A judge with United States District Court for the District of Columbia ordered a review and could bring operations to a halt of a pipeline in North Dakota that has been successfully operating for the past three years since President Donald Trump kept a campaign promise to get oil and gas pipelines online, which had been repeatedly delayed during the Obama administration.
Judge James Boasberg wrote that the easement approval for the pipeline is “highly controversial” and a “more extensive review is necessary than the environmental assessment that was done,” the Associated Press (AP) reported.
Standing Rock Sioux Tribe Chairman Mike Faith told AP it a “significant legal win.” The tribe claims the pipeline threatens polluting water supplies.

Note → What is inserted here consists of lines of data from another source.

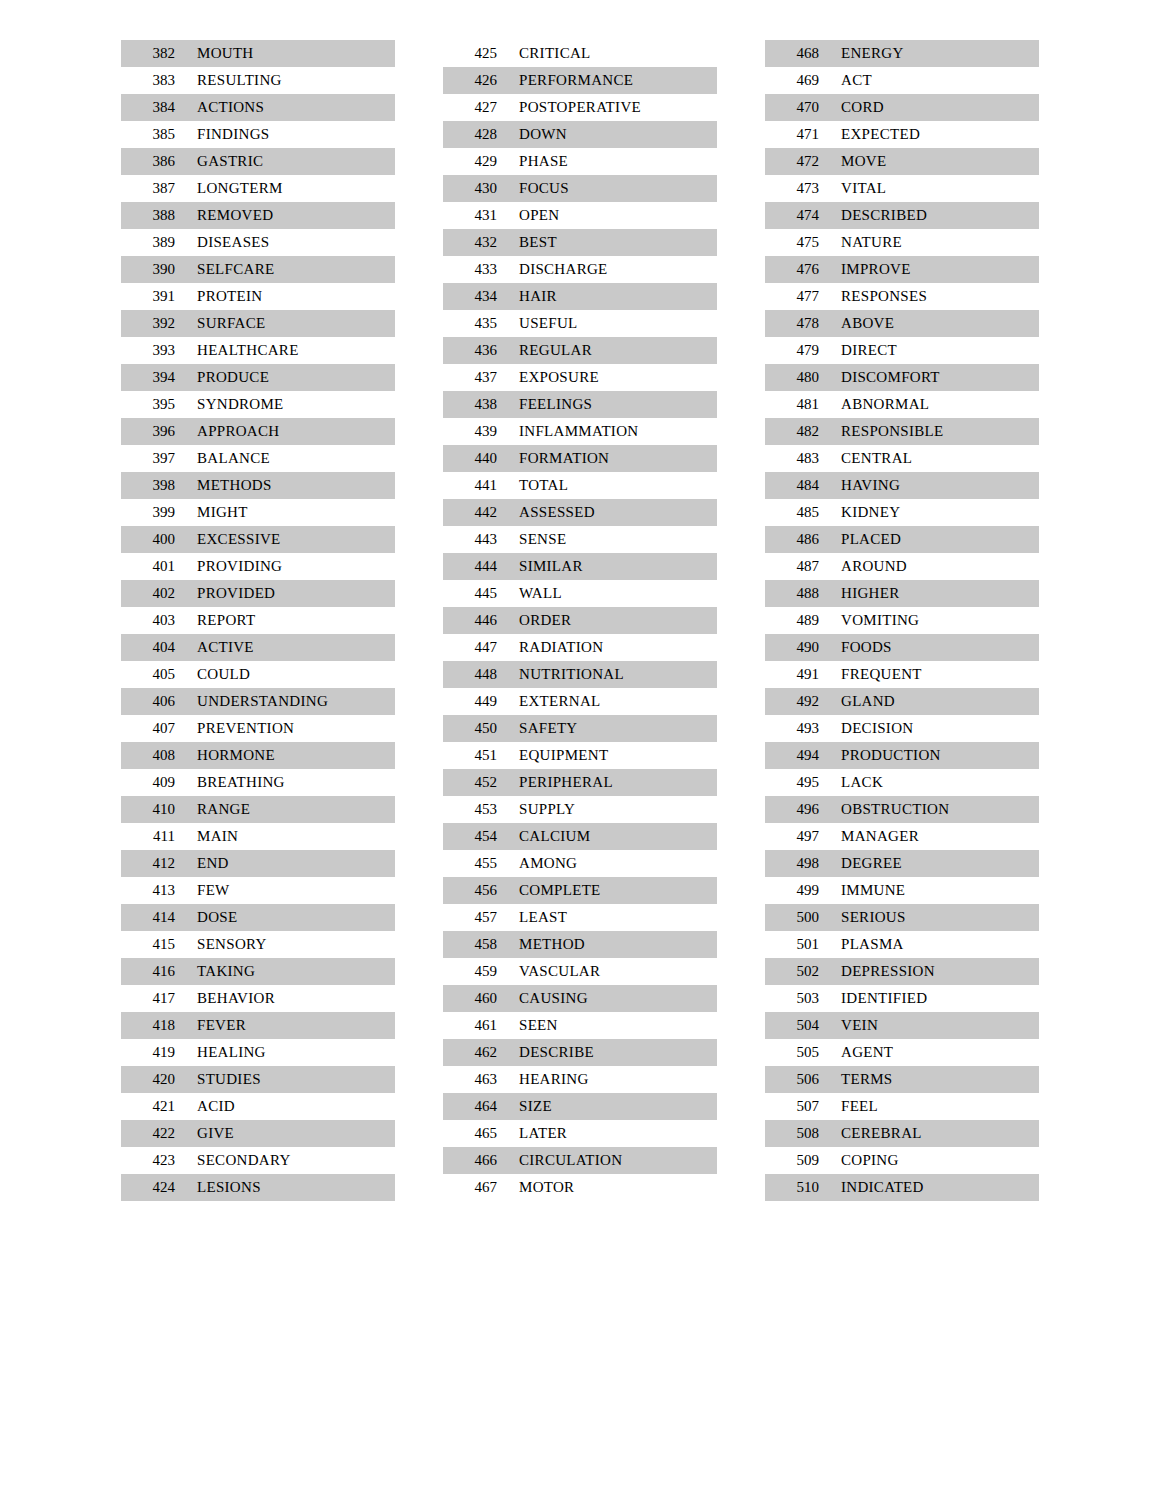| 382 | MOUTH |
| 383 | RESULTING |
| 384 | ACTIONS |
| 385 | FINDINGS |
| 386 | GASTRIC |
| 387 | LONGTERM |
| 388 | REMOVED |
| 389 | DISEASES |
| 390 | SELFCARE |
| 391 | PROTEIN |
| 392 | SURFACE |
| 393 | HEALTHCARE |
| 394 | PRODUCE |
| 395 | SYNDROME |
| 396 | APPROACH |
| 397 | BALANCE |
| 398 | METHODS |
| 399 | MIGHT |
| 400 | EXCESSIVE |
| 401 | PROVIDING |
| 402 | PROVIDED |
| 403 | REPORT |
| 404 | ACTIVE |
| 405 | COULD |
| 406 | UNDERSTANDING |
| 407 | PREVENTION |
| 408 | HORMONE |
| 409 | BREATHING |
| 410 | RANGE |
| 411 | MAIN |
| 412 | END |
| 413 | FEW |
| 414 | DOSE |
| 415 | SENSORY |
| 416 | TAKING |
| 417 | BEHAVIOR |
| 418 | FEVER |
| 419 | HEALING |
| 420 | STUDIES |
| 421 | ACID |
| 422 | GIVE |
| 423 | SECONDARY |
| 424 | LESIONS |
| 425 | CRITICAL |
| 426 | PERFORMANCE |
| 427 | POSTOPERATIVE |
| 428 | DOWN |
| 429 | PHASE |
| 430 | FOCUS |
| 431 | OPEN |
| 432 | BEST |
| 433 | DISCHARGE |
| 434 | HAIR |
| 435 | USEFUL |
| 436 | REGULAR |
| 437 | EXPOSURE |
| 438 | FEELINGS |
| 439 | INFLAMMATION |
| 440 | FORMATION |
| 441 | TOTAL |
| 442 | ASSESSED |
| 443 | SENSE |
| 444 | SIMILAR |
| 445 | WALL |
| 446 | ORDER |
| 447 | RADIATION |
| 448 | NUTRITIONAL |
| 449 | EXTERNAL |
| 450 | SAFETY |
| 451 | EQUIPMENT |
| 452 | PERIPHERAL |
| 453 | SUPPLY |
| 454 | CALCIUM |
| 455 | AMONG |
| 456 | COMPLETE |
| 457 | LEAST |
| 458 | METHOD |
| 459 | VASCULAR |
| 460 | CAUSING |
| 461 | SEEN |
| 462 | DESCRIBE |
| 463 | HEARING |
| 464 | SIZE |
| 465 | LATER |
| 466 | CIRCULATION |
| 467 | MOTOR |
| 468 | ENERGY |
| 469 | ACT |
| 470 | CORD |
| 471 | EXPECTED |
| 472 | MOVE |
| 473 | VITAL |
| 474 | DESCRIBED |
| 475 | NATURE |
| 476 | IMPROVE |
| 477 | RESPONSES |
| 478 | ABOVE |
| 479 | DIRECT |
| 480 | DISCOMFORT |
| 481 | ABNORMAL |
| 482 | RESPONSIBLE |
| 483 | CENTRAL |
| 484 | HAVING |
| 485 | KIDNEY |
| 486 | PLACED |
| 487 | AROUND |
| 488 | HIGHER |
| 489 | VOMITING |
| 490 | FOODS |
| 491 | FREQUENT |
| 492 | GLAND |
| 493 | DECISION |
| 494 | PRODUCTION |
| 495 | LACK |
| 496 | OBSTRUCTION |
| 497 | MANAGER |
| 498 | DEGREE |
| 499 | IMMUNE |
| 500 | SERIOUS |
| 501 | PLASMA |
| 502 | DEPRESSION |
| 503 | IDENTIFIED |
| 504 | VEIN |
| 505 | AGENT |
| 506 | TERMS |
| 507 | FEEL |
| 508 | CEREBRAL |
| 509 | COPING |
| 510 | INDICATED |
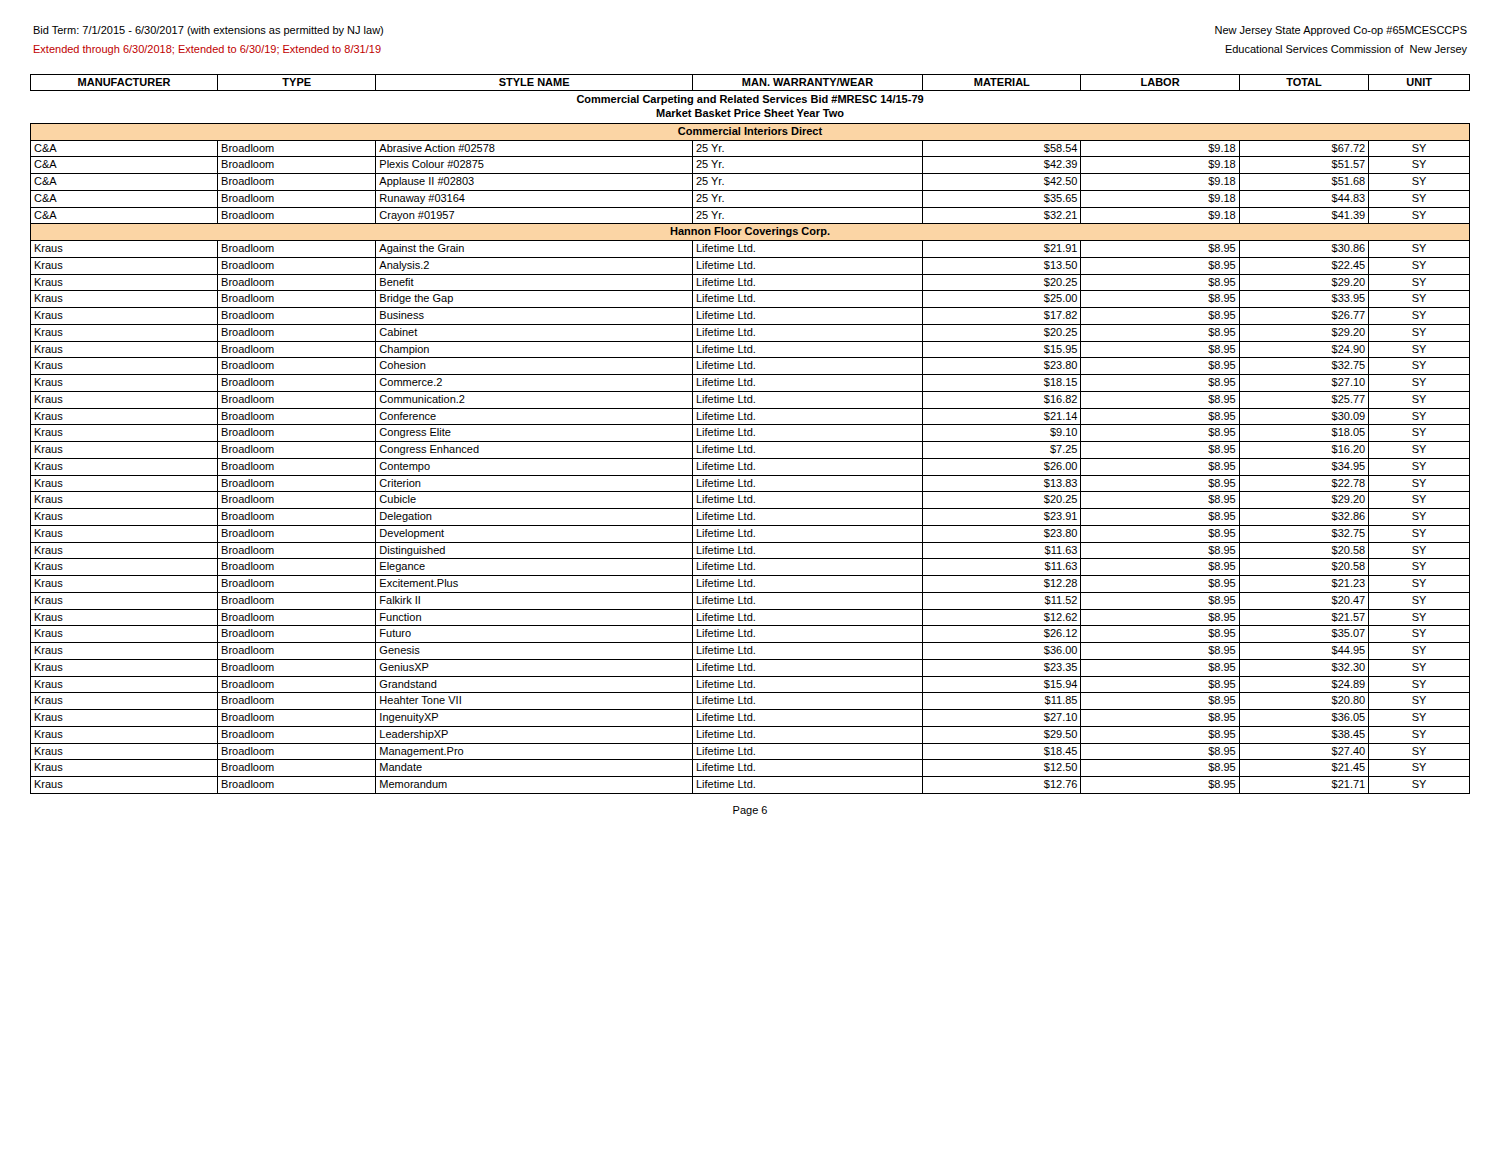| Bid Term: 7/1/2015 - 6/30/2017 (with extensions as permitted by NJ law) | New Jersey State Approved Co-op #65MCESCCPS |
| Extended through 6/30/2018; Extended to 6/30/19; Extended to 8/31/19 | Educational Services Commission of New Jersey |
| MANUFACTURER | TYPE | STYLE NAME | MAN. WARRANTY/WEAR | MATERIAL | LABOR | TOTAL | UNIT |
| --- | --- | --- | --- | --- | --- | --- | --- |
| Commercial Carpeting and Related Services Bid #MRESC 14/15-79 |
| Market Basket Price Sheet Year Two |
| Commercial Interiors Direct |
| C&A | Broadloom | Abrasive Action #02578 | 25 Yr. | $58.54 | $9.18 | $67.72 | SY |
| C&A | Broadloom | Plexis Colour #02875 | 25 Yr. | $42.39 | $9.18 | $51.57 | SY |
| C&A | Broadloom | Applause II #02803 | 25 Yr. | $42.50 | $9.18 | $51.68 | SY |
| C&A | Broadloom | Runaway #03164 | 25 Yr. | $35.65 | $9.18 | $44.83 | SY |
| C&A | Broadloom | Crayon #01957 | 25 Yr. | $32.21 | $9.18 | $41.39 | SY |
| Hannon Floor Coverings Corp. |
| Kraus | Broadloom | Against the Grain | Lifetime Ltd. | $21.91 | $8.95 | $30.86 | SY |
| Kraus | Broadloom | Analysis.2 | Lifetime Ltd. | $13.50 | $8.95 | $22.45 | SY |
| Kraus | Broadloom | Benefit | Lifetime Ltd. | $20.25 | $8.95 | $29.20 | SY |
| Kraus | Broadloom | Bridge the Gap | Lifetime Ltd. | $25.00 | $8.95 | $33.95 | SY |
| Kraus | Broadloom | Business | Lifetime Ltd. | $17.82 | $8.95 | $26.77 | SY |
| Kraus | Broadloom | Cabinet | Lifetime Ltd. | $20.25 | $8.95 | $29.20 | SY |
| Kraus | Broadloom | Champion | Lifetime Ltd. | $15.95 | $8.95 | $24.90 | SY |
| Kraus | Broadloom | Cohesion | Lifetime Ltd. | $23.80 | $8.95 | $32.75 | SY |
| Kraus | Broadloom | Commerce.2 | Lifetime Ltd. | $18.15 | $8.95 | $27.10 | SY |
| Kraus | Broadloom | Communication.2 | Lifetime Ltd. | $16.82 | $8.95 | $25.77 | SY |
| Kraus | Broadloom | Conference | Lifetime Ltd. | $21.14 | $8.95 | $30.09 | SY |
| Kraus | Broadloom | Congress Elite | Lifetime Ltd. | $9.10 | $8.95 | $18.05 | SY |
| Kraus | Broadloom | Congress Enhanced | Lifetime Ltd. | $7.25 | $8.95 | $16.20 | SY |
| Kraus | Broadloom | Contempo | Lifetime Ltd. | $26.00 | $8.95 | $34.95 | SY |
| Kraus | Broadloom | Criterion | Lifetime Ltd. | $13.83 | $8.95 | $22.78 | SY |
| Kraus | Broadloom | Cubicle | Lifetime Ltd. | $20.25 | $8.95 | $29.20 | SY |
| Kraus | Broadloom | Delegation | Lifetime Ltd. | $23.91 | $8.95 | $32.86 | SY |
| Kraus | Broadloom | Development | Lifetime Ltd. | $23.80 | $8.95 | $32.75 | SY |
| Kraus | Broadloom | Distinguished | Lifetime Ltd. | $11.63 | $8.95 | $20.58 | SY |
| Kraus | Broadloom | Elegance | Lifetime Ltd. | $11.63 | $8.95 | $20.58 | SY |
| Kraus | Broadloom | Excitement.Plus | Lifetime Ltd. | $12.28 | $8.95 | $21.23 | SY |
| Kraus | Broadloom | Falkirk II | Lifetime Ltd. | $11.52 | $8.95 | $20.47 | SY |
| Kraus | Broadloom | Function | Lifetime Ltd. | $12.62 | $8.95 | $21.57 | SY |
| Kraus | Broadloom | Futuro | Lifetime Ltd. | $26.12 | $8.95 | $35.07 | SY |
| Kraus | Broadloom | Genesis | Lifetime Ltd. | $36.00 | $8.95 | $44.95 | SY |
| Kraus | Broadloom | GeniusXP | Lifetime Ltd. | $23.35 | $8.95 | $32.30 | SY |
| Kraus | Broadloom | Grandstand | Lifetime Ltd. | $15.94 | $8.95 | $24.89 | SY |
| Kraus | Broadloom | Heahter Tone VII | Lifetime Ltd. | $11.85 | $8.95 | $20.80 | SY |
| Kraus | Broadloom | IngenuityXP | Lifetime Ltd. | $27.10 | $8.95 | $36.05 | SY |
| Kraus | Broadloom | LeadershipXP | Lifetime Ltd. | $29.50 | $8.95 | $38.45 | SY |
| Kraus | Broadloom | Management.Pro | Lifetime Ltd. | $18.45 | $8.95 | $27.40 | SY |
| Kraus | Broadloom | Mandate | Lifetime Ltd. | $12.50 | $8.95 | $21.45 | SY |
| Kraus | Broadloom | Memorandum | Lifetime Ltd. | $12.76 | $8.95 | $21.71 | SY |
Page 6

“Perhaps in the wake of this court ruling the federal government will begin to catch on, too, starting by actually listening to us when we voice our concerns,” Faith said in a statement.
“Craig Stevens, spokesman for the GAIN Coalition, a group that supports large infrastructure projects, said the decision could jeopardize the nation’s economic and energy security,” AP reported.
“This is a stunning decision that flies in the face of decades of widely accepted practice,” Stevens said in a statement. “The Dakota Access Pipeline is already the most studied, regulated, and litigated pipeline in the history of our country and has been safely operating for nearly three years.”
A fact sheet from Energy Transfer, which operates the pipeline, describes it:
The Dakota Access Pipeline is a 1,172-mile underground 30″ pipeline transporting light sweet crude oil from the Bakken/Three Forks production area in North Dakota to Patoka, Illinois. Safely operating since June of 2017, the Dakota Access Pipeline now transports 570,000 barrels of oil per day. The pipeline is the safest and most efficient means to transport crude oil from the geographically constrained region, providing better access to Gulf Coast and Midwest refineries and other downstream markets.
The Dakota Access Pipeline created approximately 8,000 to 12,000 jobs during construction. It put highly skilled union mechanics, electricians, pipefitters, heavy equipment operators and others within the heavy construction industry to work. Local economies benefited from workers using hotels, motels, restaurants and other services.
And since the start of operation, the pipeline has been paying millions in property taxes to states each year. These tax dollars have been used to support schools, hospitals, emergency services and other critical ongoing needs. We remain an active member of the communities the pipeline traverses, which is a core aspect of our business.
AP reported on what might come next:
It’s not clear whether the ruling will shut down the pipeline. Boasberg ordered both parties to submit briefs on whether the pipeline should continue operating during the period of the new environmental review.
The pipeline was the subject of months of protests, sometimes violent, during its construction in late 2016 and early 2017 near the Standing Rock Sioux Reservation that straddles the North Dakota-South Dakota border. The Standing Rock tribe continued to press litigation against the pipeline even after it began carrying oil from North Dakota across several states to a shipping point in Illinois in June 2017.
AP interviewed environmentalist activists who oppose fossil fuel, including Jan Hasselman, a attorney with the leftwing Earthjustice which represents he Standing Rock tribe. The group said the Obama administration “had it right” in its efforts to block the pipeline.